Once more the storekeeper lifted up his voice.

"You wouldn't call it that, if you'd ever tried to collect it. You stand out of your money until harvest's in, and then when you drive round the homestead's empty, and somebody's written on the door, 'Sorry I couldn't pack the house off.'"

This was followed by further laughter, for, as Farquhar explained to Alison, pack signifies the transporting of one's possessions, usually upon the owner's back, in most of western Canada, and the notice thus implies that the defaulting farmer had judiciously removed himself and everything of value except his dwelling, before the arrival of his creditor.

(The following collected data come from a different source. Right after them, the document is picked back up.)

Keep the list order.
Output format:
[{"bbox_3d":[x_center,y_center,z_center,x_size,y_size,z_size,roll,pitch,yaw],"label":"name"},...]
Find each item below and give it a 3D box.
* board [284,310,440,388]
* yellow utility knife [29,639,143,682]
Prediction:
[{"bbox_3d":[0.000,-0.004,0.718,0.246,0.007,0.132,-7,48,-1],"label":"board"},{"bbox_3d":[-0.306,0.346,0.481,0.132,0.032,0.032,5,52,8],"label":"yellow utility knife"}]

"You could shut down on the land, anyway," retorted one man.

"Could I?" Sergeant inquired savagely. "When it's free-grant land, and the man hadn't broke enough to get his patent?"

The crowd, encouraged by a word or two from Thorne, seemed disposed to drift off into a disquisition on the homestead laws, but Sergeant pulled them up.

"We'll keep to the point," he said. "When you buy your drugs at my store you get just what you ask for with the maker's label stuck fast on it. Maverick keeps loose ones, and if you ask him to cure your liver it's quite likely that he'll give you hair-restorer."

Farquhar chuckled.

"I'm afraid there's some truth in that," he admitted. "Still, it's to Mavy's credit that when the case is serious he generally prescribes a visit to the nearest doctor."

In the meanwhile the storekeeper had secured the attention of the assembly.

"What I said, I'll prove!" he added vehemently. "Get up and tell them how he played you, Custer."

His companion waved his hand.

"I'll do that, in the first place, and when I've got through I'll do a little more. I went to Maverick most two weeks ago when my stomach was sour, and he gives me a bottle for a dollar."

"He's perfectly correct so far, except that he hasn't produced the dollar yet," Thorne assented. "I should like to point out that I can cure the kind of sourness he said it was every time, but I can't do very much when the trouble's in the man's sour nature. You took that stuff I gave you the day you got it, Custer?"